**TASK DETAILS**
Print the listing below once more, unchanged.

━━━━━━━━━━

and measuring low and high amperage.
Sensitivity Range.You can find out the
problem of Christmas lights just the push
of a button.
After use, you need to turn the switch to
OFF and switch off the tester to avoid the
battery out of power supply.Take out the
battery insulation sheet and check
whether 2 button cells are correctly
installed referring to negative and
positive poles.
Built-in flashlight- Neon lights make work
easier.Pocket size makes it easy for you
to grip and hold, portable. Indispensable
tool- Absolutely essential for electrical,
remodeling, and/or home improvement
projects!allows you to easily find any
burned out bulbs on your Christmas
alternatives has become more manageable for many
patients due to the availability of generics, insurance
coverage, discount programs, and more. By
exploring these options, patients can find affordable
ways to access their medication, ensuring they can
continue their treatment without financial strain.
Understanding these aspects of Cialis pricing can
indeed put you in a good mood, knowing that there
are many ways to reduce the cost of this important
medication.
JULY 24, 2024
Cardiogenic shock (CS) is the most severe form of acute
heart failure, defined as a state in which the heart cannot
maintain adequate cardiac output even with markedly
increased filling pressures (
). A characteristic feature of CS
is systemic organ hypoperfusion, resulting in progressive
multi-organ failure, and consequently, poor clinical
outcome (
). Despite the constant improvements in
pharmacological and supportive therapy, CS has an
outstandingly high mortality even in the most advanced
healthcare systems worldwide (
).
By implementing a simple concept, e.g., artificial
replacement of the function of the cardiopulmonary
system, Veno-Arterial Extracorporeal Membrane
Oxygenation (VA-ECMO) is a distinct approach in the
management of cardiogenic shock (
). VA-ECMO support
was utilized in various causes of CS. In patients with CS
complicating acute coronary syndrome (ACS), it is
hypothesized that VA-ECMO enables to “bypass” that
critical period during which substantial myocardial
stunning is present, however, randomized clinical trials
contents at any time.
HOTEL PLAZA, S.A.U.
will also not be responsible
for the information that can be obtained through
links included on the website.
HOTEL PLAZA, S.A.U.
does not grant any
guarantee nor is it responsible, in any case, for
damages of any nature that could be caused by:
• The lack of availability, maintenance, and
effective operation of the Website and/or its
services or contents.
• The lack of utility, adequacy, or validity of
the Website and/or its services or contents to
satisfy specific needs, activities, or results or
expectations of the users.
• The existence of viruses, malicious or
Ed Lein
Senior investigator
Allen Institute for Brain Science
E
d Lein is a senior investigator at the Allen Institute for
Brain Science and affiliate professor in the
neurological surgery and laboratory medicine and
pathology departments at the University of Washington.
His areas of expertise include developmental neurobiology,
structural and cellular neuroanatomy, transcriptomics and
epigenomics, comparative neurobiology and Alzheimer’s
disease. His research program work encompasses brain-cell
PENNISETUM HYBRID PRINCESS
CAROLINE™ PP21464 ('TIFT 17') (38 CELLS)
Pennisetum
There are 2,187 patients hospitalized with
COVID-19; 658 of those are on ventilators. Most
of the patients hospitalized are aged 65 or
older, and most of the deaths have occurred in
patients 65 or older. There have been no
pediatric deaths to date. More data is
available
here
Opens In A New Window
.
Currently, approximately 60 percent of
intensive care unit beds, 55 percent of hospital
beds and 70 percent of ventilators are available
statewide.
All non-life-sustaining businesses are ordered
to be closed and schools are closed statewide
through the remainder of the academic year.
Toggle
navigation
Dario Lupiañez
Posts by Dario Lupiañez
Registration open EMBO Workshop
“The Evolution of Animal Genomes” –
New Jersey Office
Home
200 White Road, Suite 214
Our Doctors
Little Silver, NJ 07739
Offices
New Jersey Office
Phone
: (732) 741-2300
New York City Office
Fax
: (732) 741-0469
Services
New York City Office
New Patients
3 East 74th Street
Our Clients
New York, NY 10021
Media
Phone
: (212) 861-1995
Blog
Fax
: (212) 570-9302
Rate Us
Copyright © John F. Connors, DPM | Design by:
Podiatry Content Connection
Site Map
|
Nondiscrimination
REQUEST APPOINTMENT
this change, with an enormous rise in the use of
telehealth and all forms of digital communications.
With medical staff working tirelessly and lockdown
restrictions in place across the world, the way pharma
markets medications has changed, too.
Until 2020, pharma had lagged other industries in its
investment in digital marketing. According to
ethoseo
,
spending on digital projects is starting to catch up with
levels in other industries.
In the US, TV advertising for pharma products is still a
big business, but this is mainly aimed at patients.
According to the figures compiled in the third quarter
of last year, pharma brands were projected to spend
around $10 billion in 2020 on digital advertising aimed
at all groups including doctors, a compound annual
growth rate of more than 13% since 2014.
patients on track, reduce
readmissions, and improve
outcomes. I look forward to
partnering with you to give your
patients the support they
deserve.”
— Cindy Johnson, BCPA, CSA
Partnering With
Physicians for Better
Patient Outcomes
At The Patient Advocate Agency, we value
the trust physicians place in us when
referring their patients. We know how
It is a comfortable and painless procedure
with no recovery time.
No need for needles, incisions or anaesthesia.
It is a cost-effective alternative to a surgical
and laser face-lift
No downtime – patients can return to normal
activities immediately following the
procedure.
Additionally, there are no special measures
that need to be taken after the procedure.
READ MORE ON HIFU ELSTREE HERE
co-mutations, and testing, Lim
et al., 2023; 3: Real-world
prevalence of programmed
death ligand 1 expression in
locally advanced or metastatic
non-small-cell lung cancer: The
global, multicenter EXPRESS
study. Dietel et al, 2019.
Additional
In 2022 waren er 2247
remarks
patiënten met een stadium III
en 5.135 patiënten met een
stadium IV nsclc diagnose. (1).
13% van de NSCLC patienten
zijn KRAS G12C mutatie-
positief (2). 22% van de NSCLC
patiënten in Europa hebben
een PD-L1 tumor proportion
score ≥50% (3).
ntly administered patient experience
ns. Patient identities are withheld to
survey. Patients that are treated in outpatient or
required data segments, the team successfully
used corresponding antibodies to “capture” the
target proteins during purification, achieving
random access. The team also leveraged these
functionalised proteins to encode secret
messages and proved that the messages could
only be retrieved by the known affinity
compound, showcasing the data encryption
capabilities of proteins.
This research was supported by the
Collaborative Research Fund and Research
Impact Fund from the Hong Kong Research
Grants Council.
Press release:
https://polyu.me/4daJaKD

━━━━━━━━━━

**FINISHED EXERCISE**
and measuring low and high amperage.
Sensitivity Range.You can find out the
problem of Christmas lights just the push
of a button.
After use, you need to turn the switch to
OFF and switch off the tester to avoid the
battery out of power supply.Take out the
battery insulation sheet and check
whether 2 button cells are correctly
installed referring to negative and
positive poles.
Built-in flashlight- Neon lights make work
easier.Pocket size makes it easy for you
to grip and hold, portable. Indispensable
tool- Absolutely essential for electrical,
remodeling, and/or home improvement
projects!allows you to easily find any
burned out bulbs on your Christmas
alternatives has become more manageable for many
patients due to the availability of generics, insurance
coverage, discount programs, and more. By
exploring these options, patients can find affordable
ways to access their medication, ensuring they can
continue their treatment without financial strain.
Understanding these aspects of Cialis pricing can
indeed put you in a good mood, knowing that there
are many ways to reduce the cost of this important
medication.
JULY 24, 2024
Cardiogenic shock (CS) is the most severe form of acute
heart failure, defined as a state in which the heart cannot
maintain adequate cardiac output even with markedly
increased filling pressures (
). A characteristic feature of CS
is systemic organ hypoperfusion, resulting in progressive
multi-organ failure, and consequently, poor clinical
outcome (
). Despite the constant improvements in
pharmacological and supportive therapy, CS has an
outstandingly high mortality even in the most advanced
healthcare systems worldwide (
).
By implementing a simple concept, e.g., artificial
replacement of the function of the cardiopulmonary
system, Veno-Arterial Extracorporeal Membrane
Oxygenation (VA-ECMO) is a distinct approach in the
management of cardiogenic shock (
). VA-ECMO support
was utilized in various causes of CS. In patients with CS
complicating acute coronary syndrome (ACS), it is
hypothesized that VA-ECMO enables to “bypass” that
critical period during which substantial myocardial
stunning is present, however, randomized clinical trials
contents at any time.
HOTEL PLAZA, S.A.U.
will also not be responsible
for the information that can be obtained through
links included on the website.
HOTEL PLAZA, S.A.U.
does not grant any
guarantee nor is it responsible, in any case, for
damages of any nature that could be caused by:
• The lack of availability, maintenance, and
effective operation of the Website and/or its
services or contents.
• The lack of utility, adequacy, or validity of
the Website and/or its services or contents to
satisfy specific needs, activities, or results or
expectations of the users.
• The existence of viruses, malicious or
Ed Lein
Senior investigator
Allen Institute for Brain Science
E
d Lein is a senior investigator at the Allen Institute for
Brain Science and affiliate professor in the
neurological surgery and laboratory medicine and
pathology departments at the University of Washington.
His areas of expertise include developmental neurobiology,
structural and cellular neuroanatomy, transcriptomics and
epigenomics, comparative neurobiology and Alzheimer’s
disease. His research program work encompasses brain-cell
PENNISETUM HYBRID PRINCESS
CAROLINE™ PP21464 ('TIFT 17') (38 CELLS)
Pennisetum
There are 2,187 patients hospitalized with
COVID-19; 658 of those are on ventilators. Most
of the patients hospitalized are aged 65 or
older, and most of the deaths have occurred in
patients 65 or older. There have been no
pediatric deaths to date. More data is
available
here
Opens In A New Window
.
Currently, approximately 60 percent of
intensive care unit beds, 55 percent of hospital
beds and 70 percent of ventilators are available
statewide.
All non-life-sustaining businesses are ordered
to be closed and schools are closed statewide
through the remainder of the academic year.
Toggle
navigation
Dario Lupiañez
Posts by Dario Lupiañez
Registration open EMBO Workshop
“The Evolution of Animal Genomes” –
New Jersey Office
Home
200 White Road, Suite 214
Our Doctors
Little Silver, NJ 07739
Offices
New Jersey Office
Phone
: (732) 741-2300
New York City Office
Fax
: (732) 741-0469
Services
New York City Office
New Patients
3 East 74th Street
Our Clients
New York, NY 10021
Media
Phone
: (212) 861-1995
Blog
Fax
: (212) 570-9302
Rate Us
Copyright © John F. Connors, DPM | Design by:
Podiatry Content Connection
Site Map
|
Nondiscrimination
REQUEST APPOINTMENT
this change, with an enormous rise in the use of
telehealth and all forms of digital communications.
With medical staff working tirelessly and lockdown
restrictions in place across the world, the way pharma
markets medications has changed, too.
Until 2020, pharma had lagged other industries in its
investment in digital marketing. According to
ethoseo
,
spending on digital projects is starting to catch up with
levels in other industries.
In the US, TV advertising for pharma products is still a
big business, but this is mainly aimed at patients.
According to the figures compiled in the third quarter
of last year, pharma brands were projected to spend
around $10 billion in 2020 on digital advertising aimed
at all groups including doctors, a compound annual
growth rate of more than 13% since 2014.
patients on track, reduce
readmissions, and improve
outcomes. I look forward to
partnering with you to give your
patients the support they
deserve.”
— Cindy Johnson, BCPA, CSA
Partnering With
Physicians for Better
Patient Outcomes
At The Patient Advocate Agency, we value
the trust physicians place in us when
referring their patients. We know how
It is a comfortable and painless procedure
with no recovery time.
No need for needles, incisions or anaesthesia.
It is a cost-effective alternative to a surgical
and laser face-lift
No downtime – patients can return to normal
activities immediately following the
procedure.
Additionally, there are no special measures
that need to be taken after the procedure.
READ MORE ON HIFU ELSTREE HERE
co-mutations, and testing, Lim
et al., 2023; 3: Real-world
prevalence of programmed
death ligand 1 expression in
locally advanced or metastatic
non-small-cell lung cancer: The
global, multicenter EXPRESS
study. Dietel et al, 2019.
Additional
In 2022 waren er 2247
remarks
patiënten met een stadium III
en 5.135 patiënten met een
stadium IV nsclc diagnose. (1).
13% van de NSCLC patienten
zijn KRAS G12C mutatie-
positief (2). 22% van de NSCLC
patiënten in Europa hebben
een PD-L1 tumor proportion
score ≥50% (3).
ntly administered patient experience
ns. Patient identities are withheld to
survey. Patients that are treated in outpatient or
required data segments, the team successfully
used corresponding antibodies to “capture” the
target proteins during purification, achieving
random access. The team also leveraged these
functionalised proteins to encode secret
messages and proved that the messages could
only be retrieved by the known affinity
compound, showcasing the data encryption
capabilities of proteins.
This research was supported by the
Collaborative Research Fund and Research
Impact Fund from the Hong Kong Research
Grants Council.
Press release:
https://polyu.me/4daJaKD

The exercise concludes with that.